Exercise objective: Wherever the string "down" appears in the records, return the line that holds it.

Stored data
<<<<

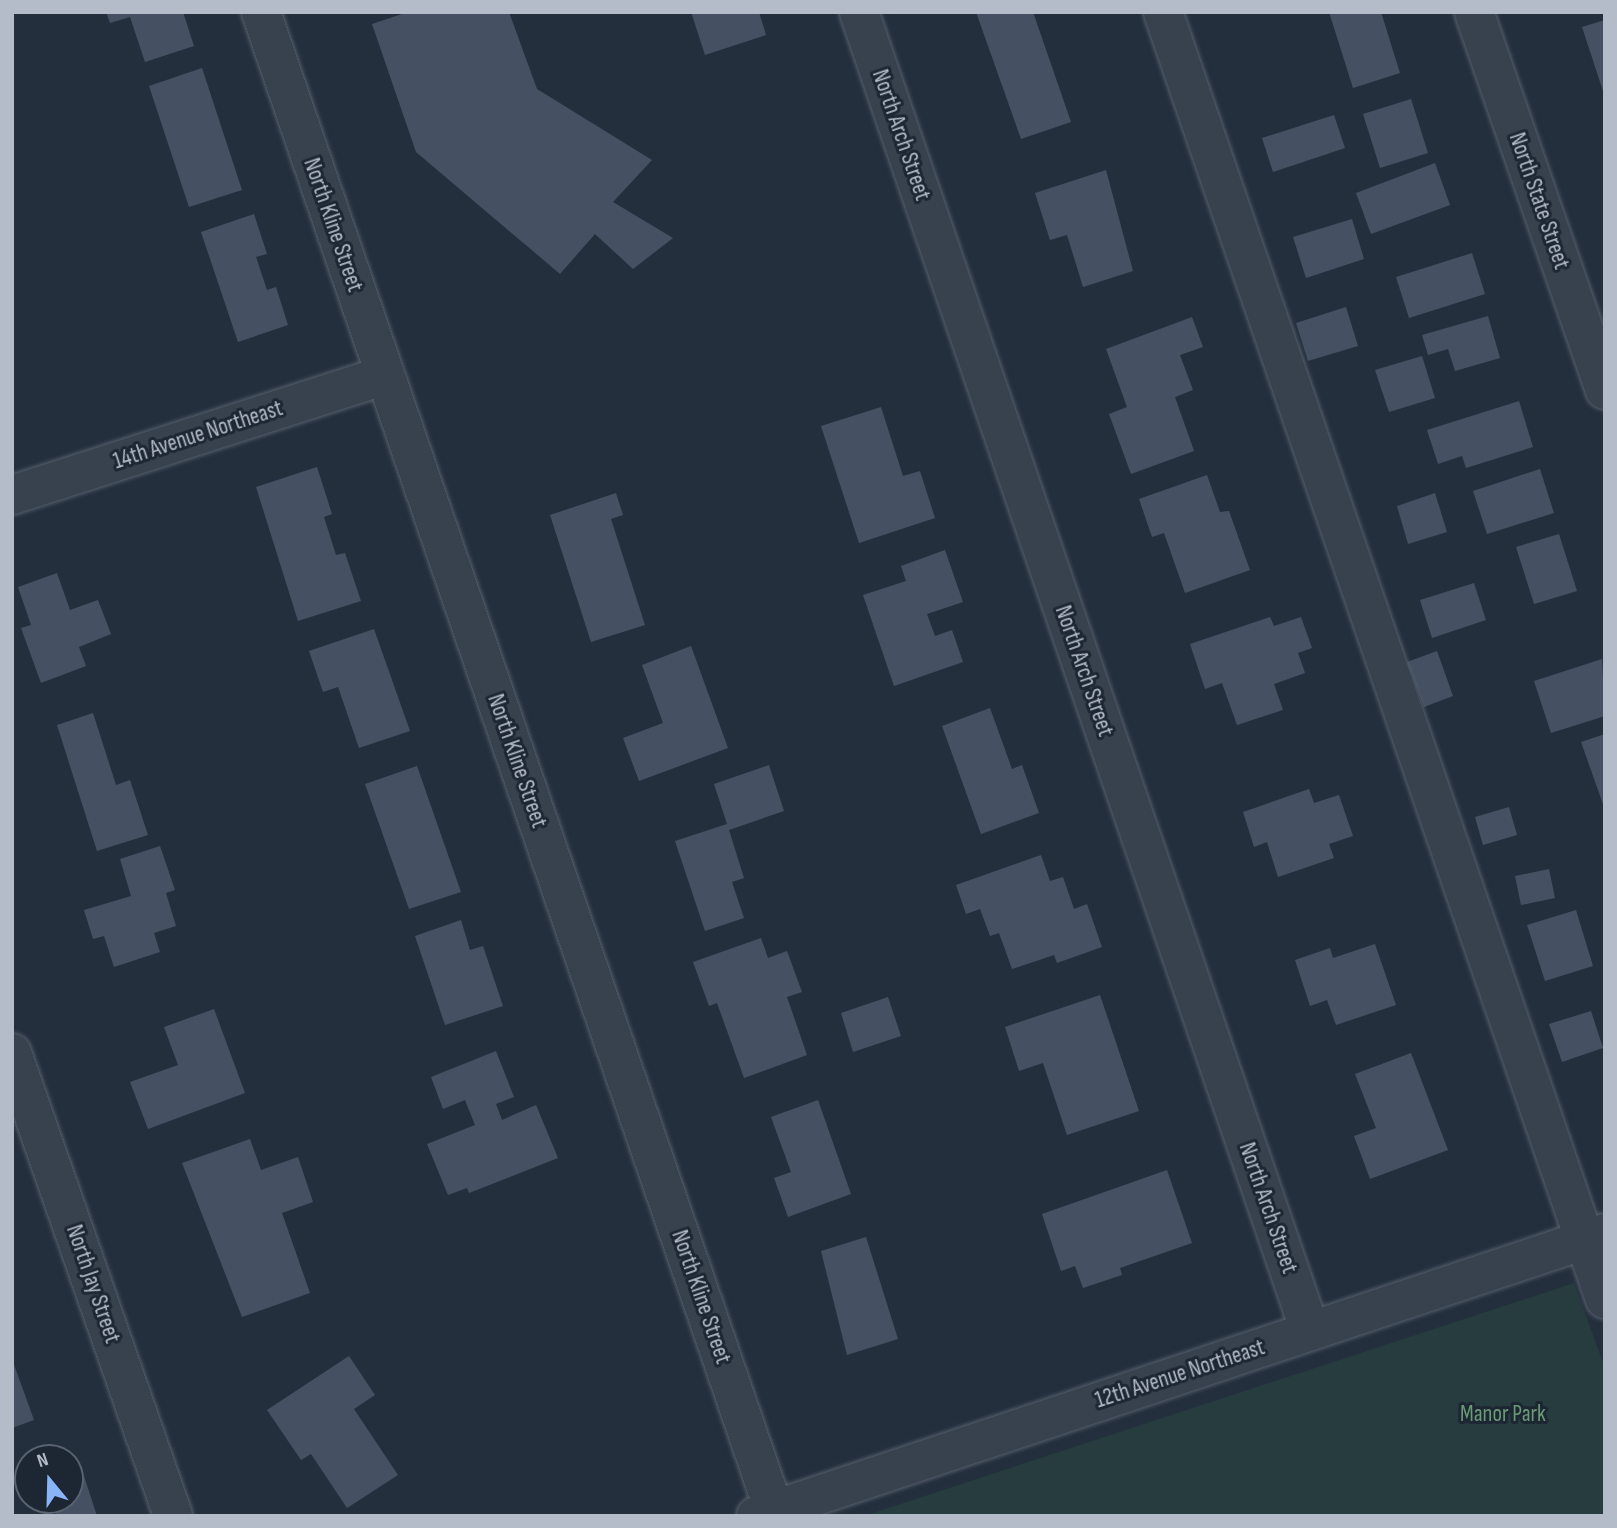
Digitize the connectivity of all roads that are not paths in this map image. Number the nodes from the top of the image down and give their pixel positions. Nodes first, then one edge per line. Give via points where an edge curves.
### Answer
1 (261, 12) edge
2 (859, 12) edge
3 (1163, 12) edge
4 (1475, 12) edge
5 (384, 376) junction
6 (1605, 390) edge
7 (12, 495) edge
8 (12, 1053) edge
9 (23, 1117) edge
10 (1595, 1237) edge
11 (1605, 1299) edge
12 (1310, 1331) junction
13 (765, 1513) edge
14 (173, 1516) edge

1 - 5 street, North Kline Street
2 - 12 street, North Arch Street
3 - 10 street
4 - 6 street, North State Street
5 - 7 street, 14th Avenue Northeast
5 - 13 street, North Kline Street
8 - 9 street, North Jay Street
9 - 14 street, North Jay Street
10 - 11 street
10 - 12 street, 12th Avenue Northeast
12 - 13 street, 12th Avenue Northeast

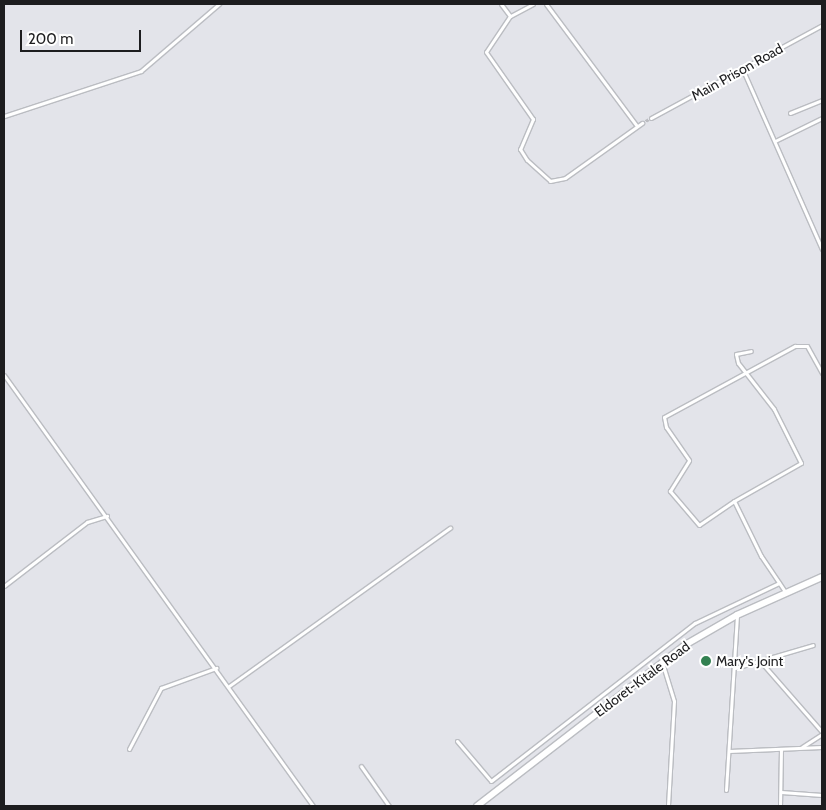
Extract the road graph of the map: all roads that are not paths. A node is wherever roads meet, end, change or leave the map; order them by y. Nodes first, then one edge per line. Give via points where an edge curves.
1 (219, 4) edge
2 (501, 4) edge
3 (533, 4) edge
4 (546, 4) edge
5 (510, 16) junction
6 (822, 25) edge
7 (742, 68) junction
8 (822, 100) edge
9 (790, 113) dead end
10 (4, 116) edge
11 (651, 118) tunnel mouth
12 (822, 118) edge
13 (642, 123) tunnel mouth
14 (637, 126) junction
15 (775, 141) junction
16 (822, 249) edge
17 (752, 351) dead end
18 (822, 372) edge
19 (743, 373) junction
20 (4, 375) edge
21 (734, 501) junction
22 (107, 516) junction
23 (450, 528) dead end
24 (822, 577) edge
25 (779, 583) junction
26 (4, 586) edge
27 (786, 593) junction
28 (737, 615) junction
29 (813, 645) dead end
30 (662, 662) junction
31 (761, 662) junction
32 (216, 668) junction
33 (736, 668) junction
34 (229, 686) junction
35 (822, 733) edge
36 (457, 741) dead end
37 (822, 747) edge
38 (801, 748) junction
39 (130, 749) dead end
40 (781, 749) junction
41 (729, 751) junction
42 (361, 766) dead end
43 (726, 790) dead end
44 (781, 792) junction
45 (822, 795) edge
46 (313, 806) edge
47 (389, 806) edge
48 (477, 806) edge
49 (668, 806) edge
50 (780, 806) edge

1 - 10 street via 141,71
2 - 5 street
3 - 5 street
4 - 14 street
5 - 14 street via 486,52 533,118 520,149 550,181 565,178
6 - 7 street, Main Prison Road
7 - 11 street, Main Prison Road
7 - 15 street
8 - 9 street
12 - 15 street
13 - 14 street
15 - 16 street
17 - 19 street via 735,356
18 - 19 street via 803,344
19 - 21 street via 749,373 760,394 770,403 800,463
19 - 21 street via 670,411 664,420 690,460 669,488 696,522 699,525
20 - 22 street
21 - 25 street
22 - 26 street via 87,522
22 - 32 street
23 - 34 street
24 - 27 highway, Eldoret-Kitale Road
25 - 27 street
25 - 36 street via 689,628 491,781
27 - 28 highway, Eldoret-Kitale Road
28 - 30 highway, Eldoret-Kitale Road
28 - 33 street
29 - 31 street
30 - 48 highway, Eldoret-Kitale Road
30 - 49 street via 674,701
31 - 33 street
31 - 35 street
32 - 34 street
32 - 39 street via 161,688
33 - 41 street
34 - 46 street
35 - 38 street
37 - 38 street
38 - 40 street
40 - 41 street
40 - 44 street
41 - 43 street
42 - 47 street
44 - 45 street
44 - 50 street

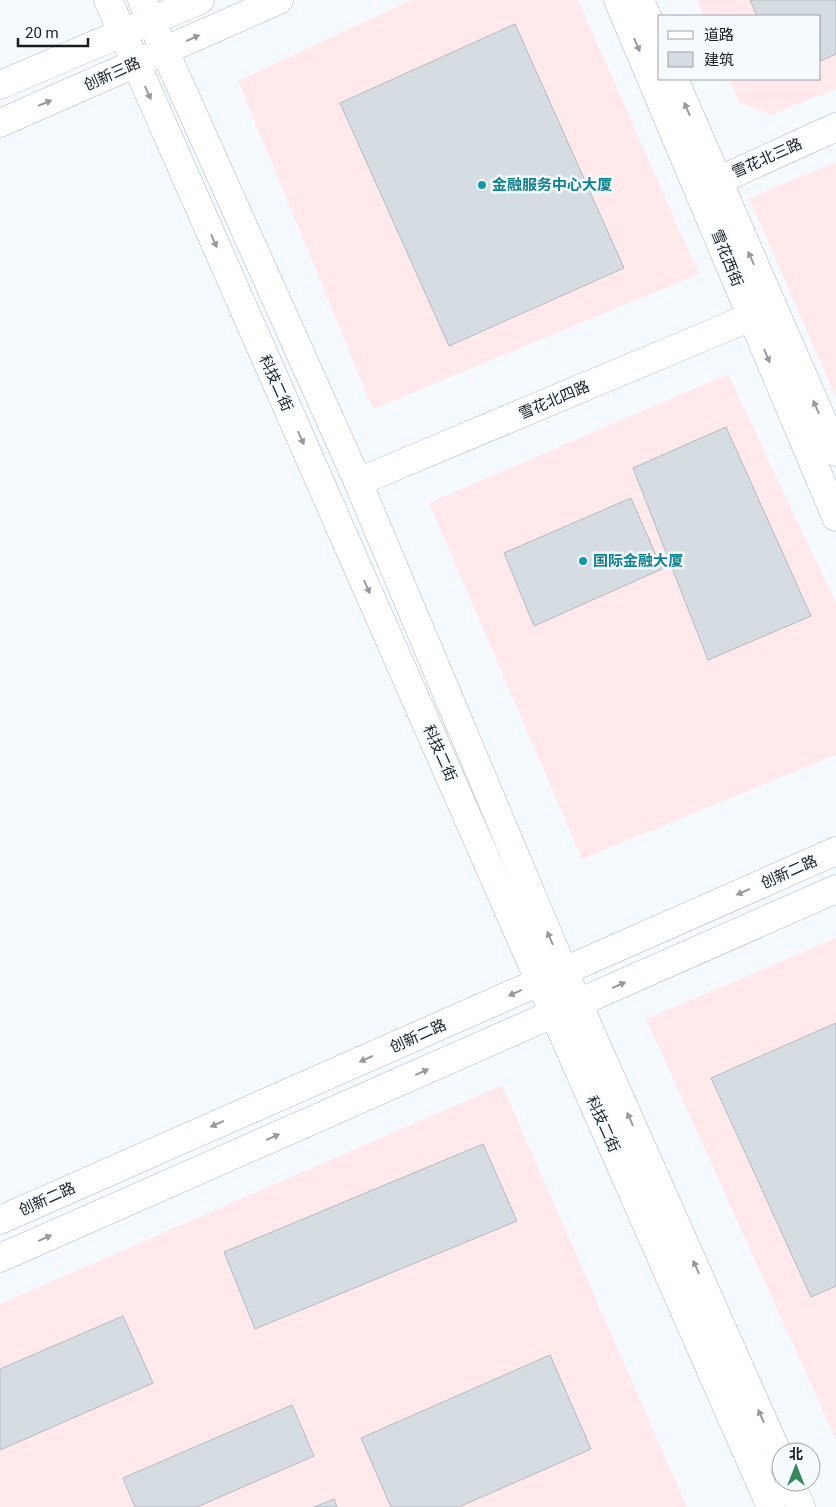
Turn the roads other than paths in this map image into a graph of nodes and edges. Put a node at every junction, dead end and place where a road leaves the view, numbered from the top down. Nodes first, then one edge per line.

>>>>

Response below:
Digitize the connectivity of all roads that are not paths in this map image. Number the nodes from the top of the image down and give their pixel positions. Nodes first, then one edge per line. Give via points where an edge curves.
Turn the roads other than paths in this map image into a graph of nodes and edges. Put a node at every junction, dead end and place where a road leaves the view, numbered from the top down. Nodes first, then one edge per line.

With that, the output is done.